-- start of Source records --
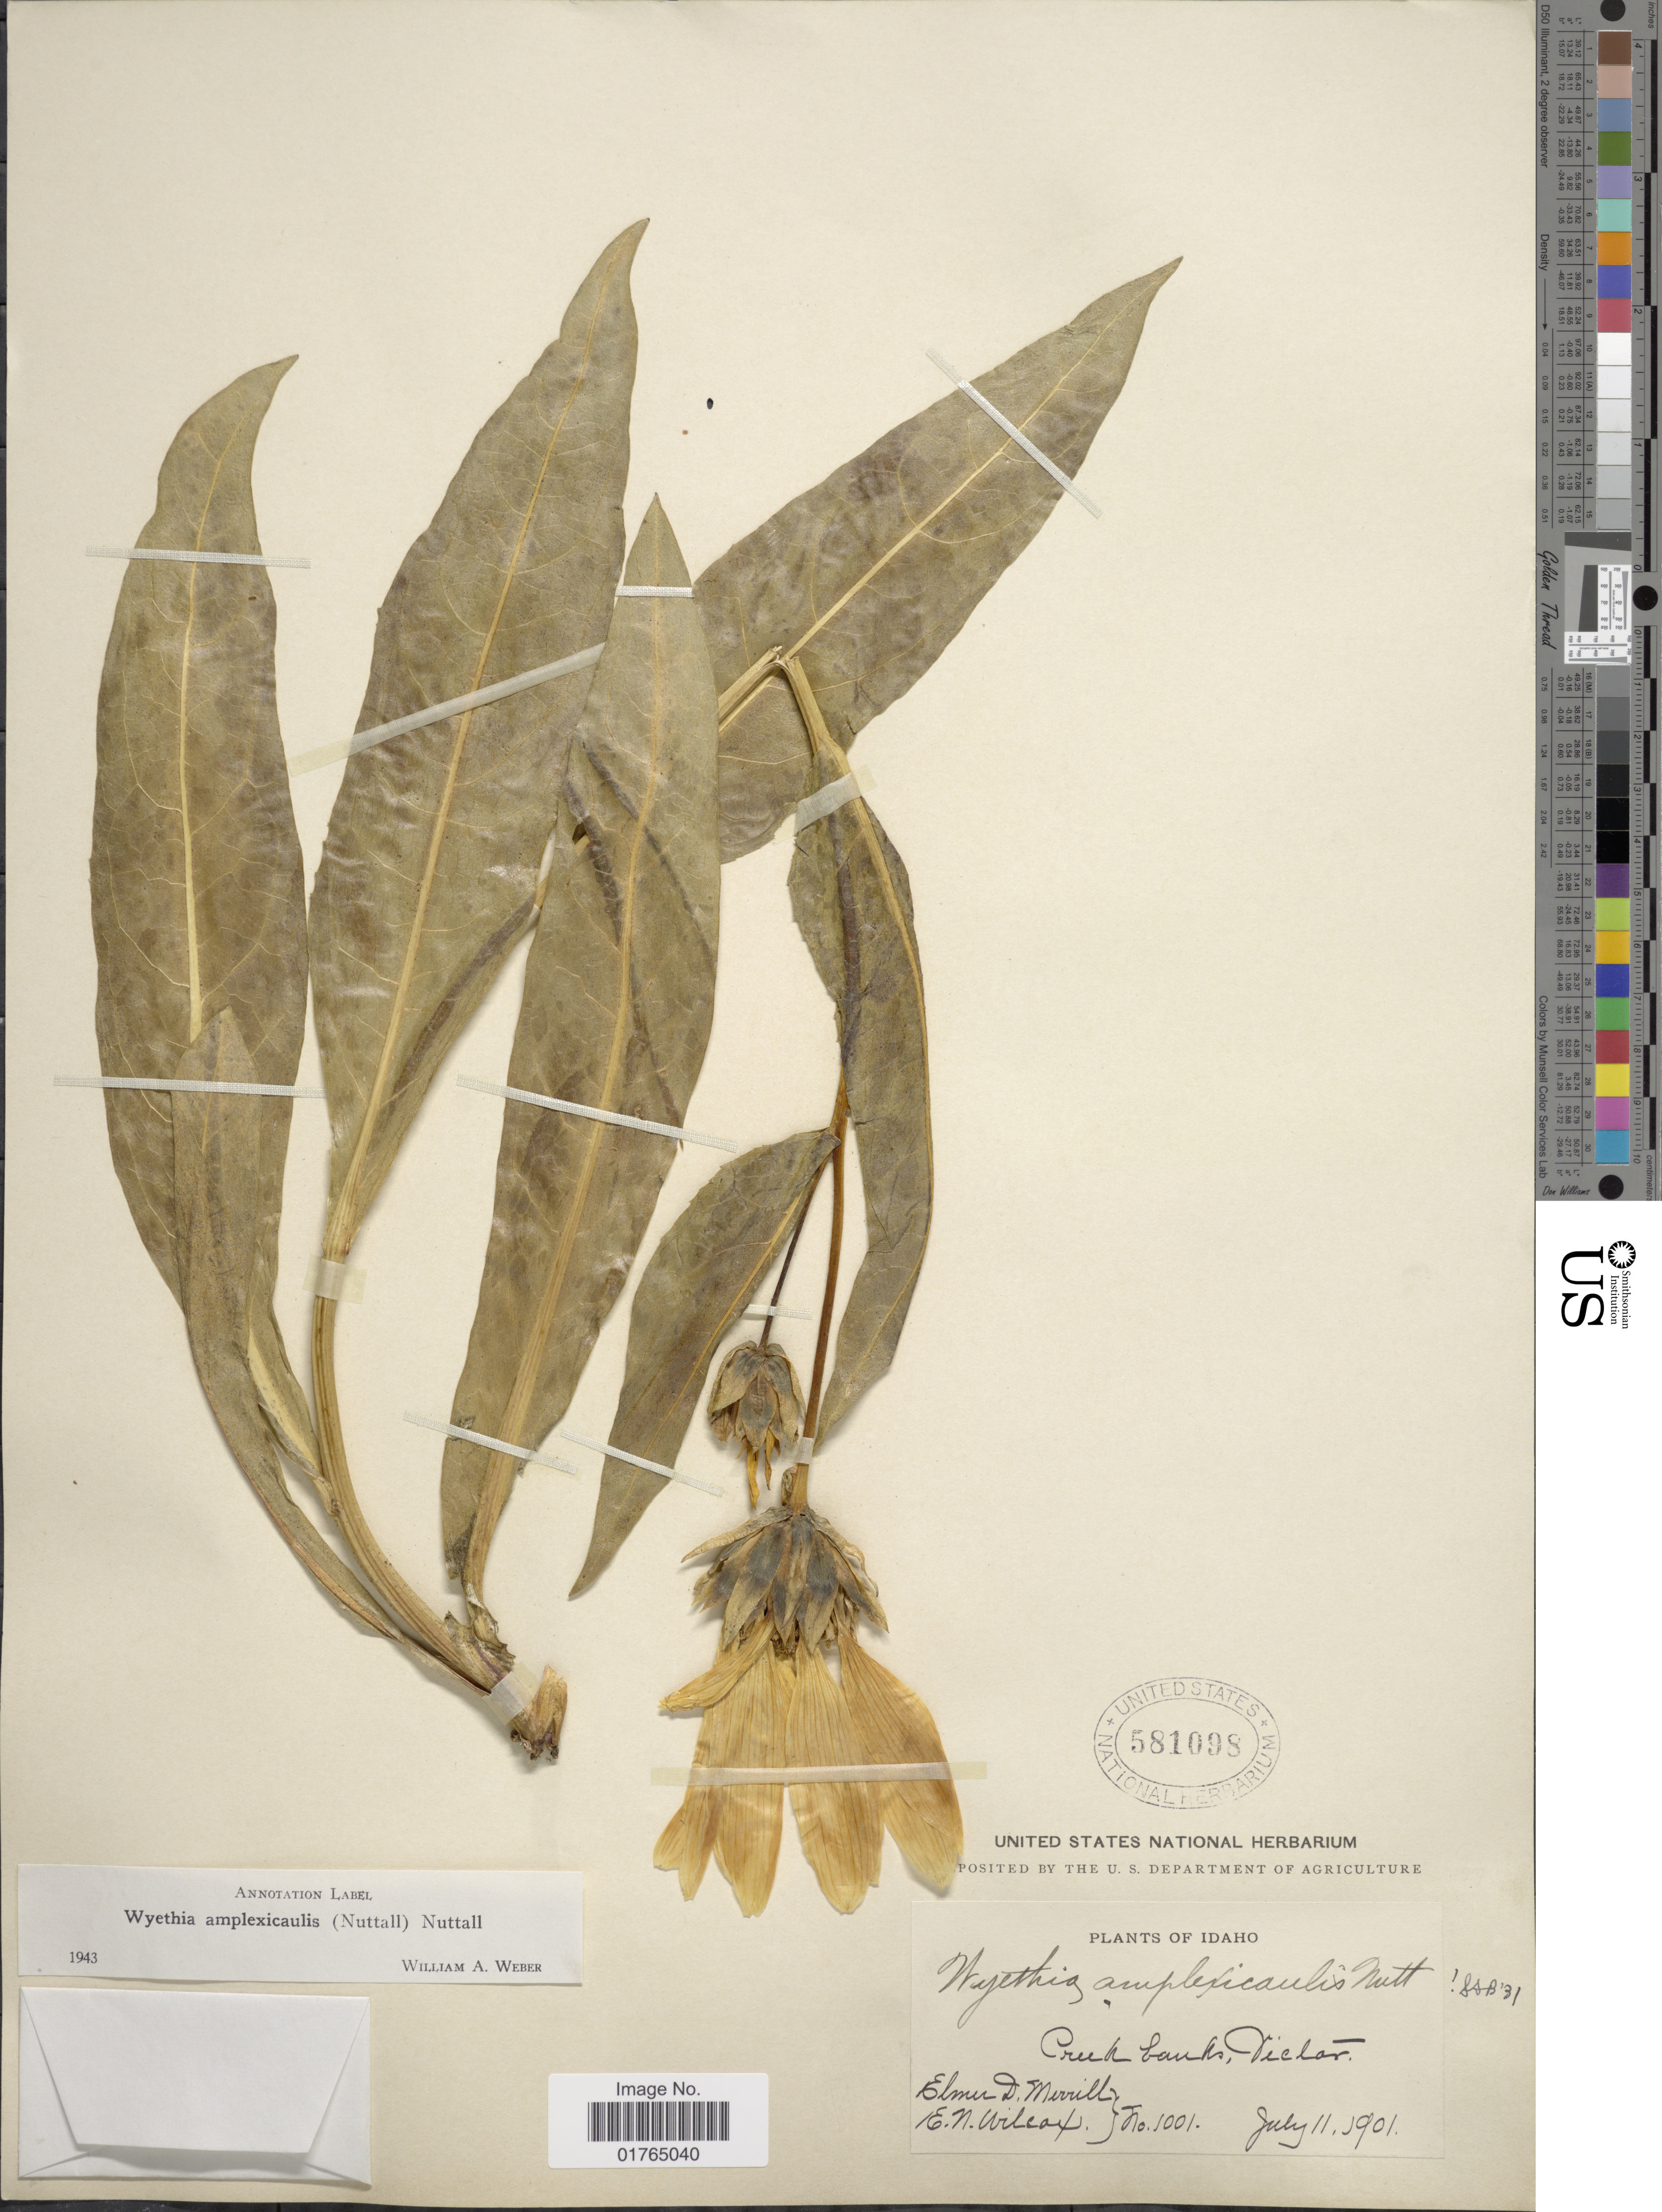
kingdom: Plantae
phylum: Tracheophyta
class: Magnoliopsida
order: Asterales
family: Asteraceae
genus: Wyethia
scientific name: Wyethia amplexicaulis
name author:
-- end of Source records --
-- start of Source records --
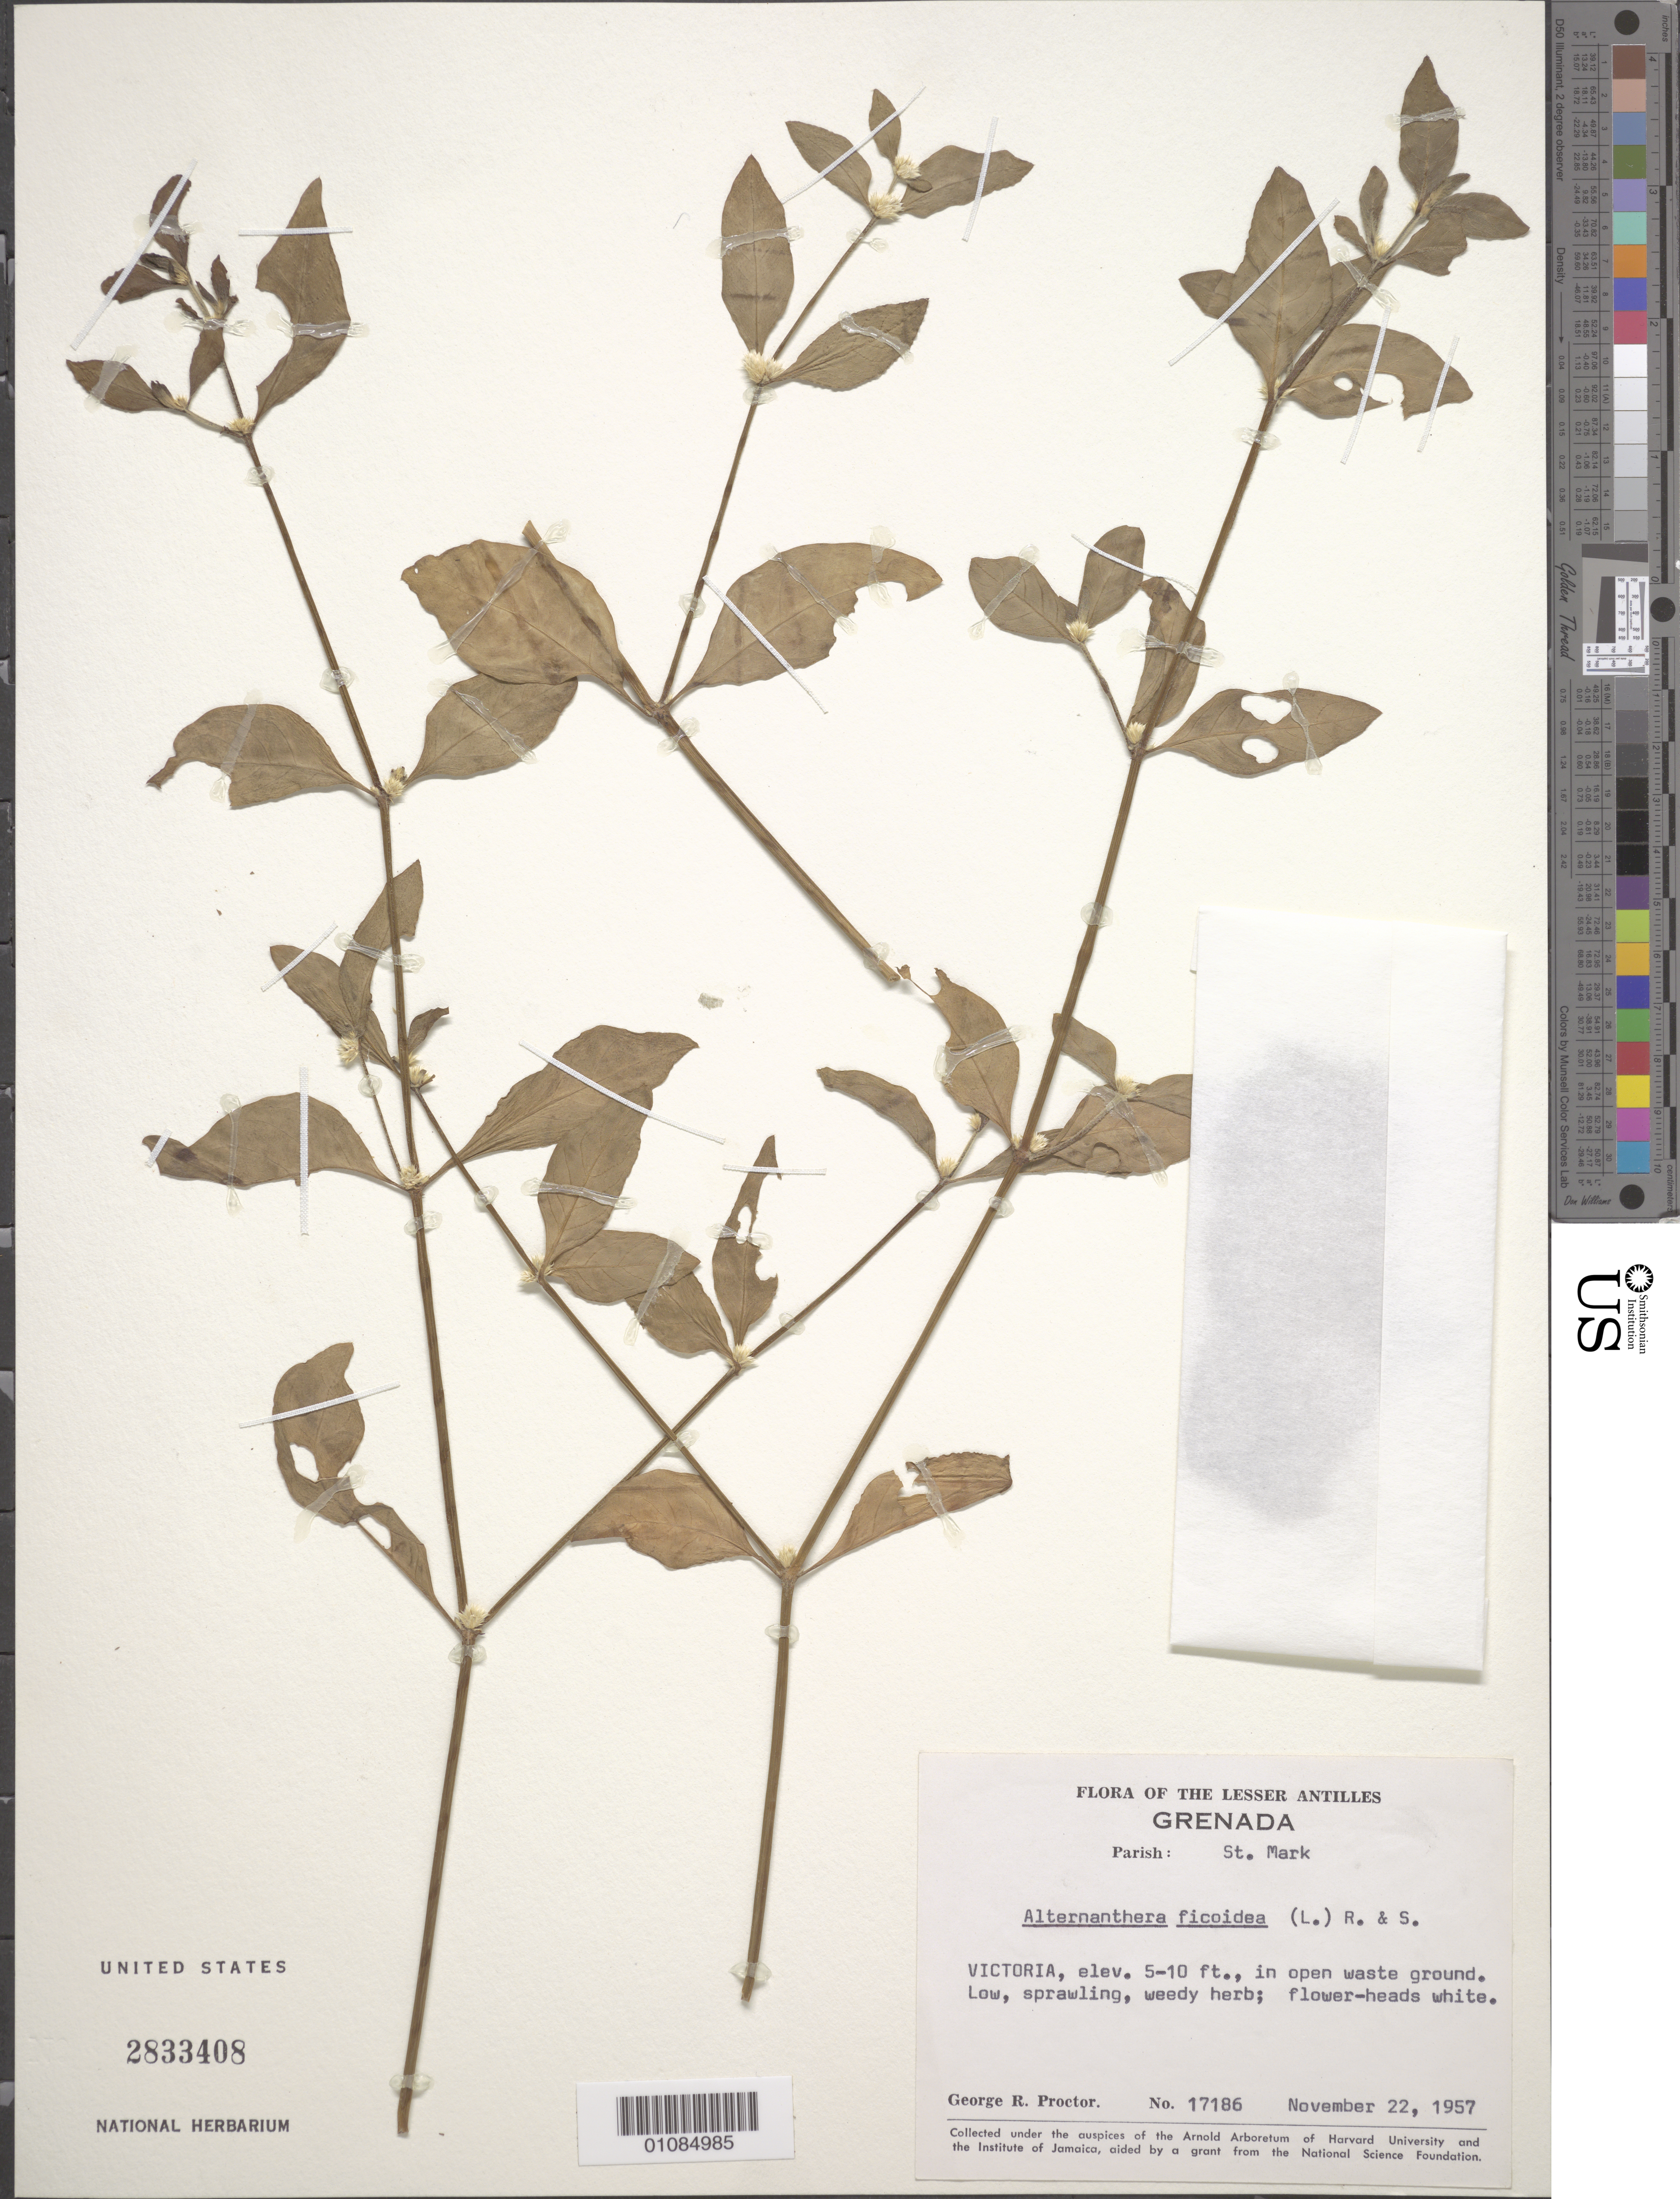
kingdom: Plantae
-- end of Source records --
## Aim
Recast the items from the line containing "phylum: Tracheophyta" through the line containing "scientific name: Wyethia amplexicaulis" as a Markdown table with the columns Row and Line, numbering each row and leaving out any blank lines.

## Answer for the task
| Row | Line |
|---|---|
| 1 | phylum: Tracheophyta |
| 2 | class: Magnoliopsida |
| 3 | order: Asterales |
| 4 | family: Asteraceae |
| 5 | genus: Wyethia |
| 6 | scientific name: Wyethia amplexicaulis |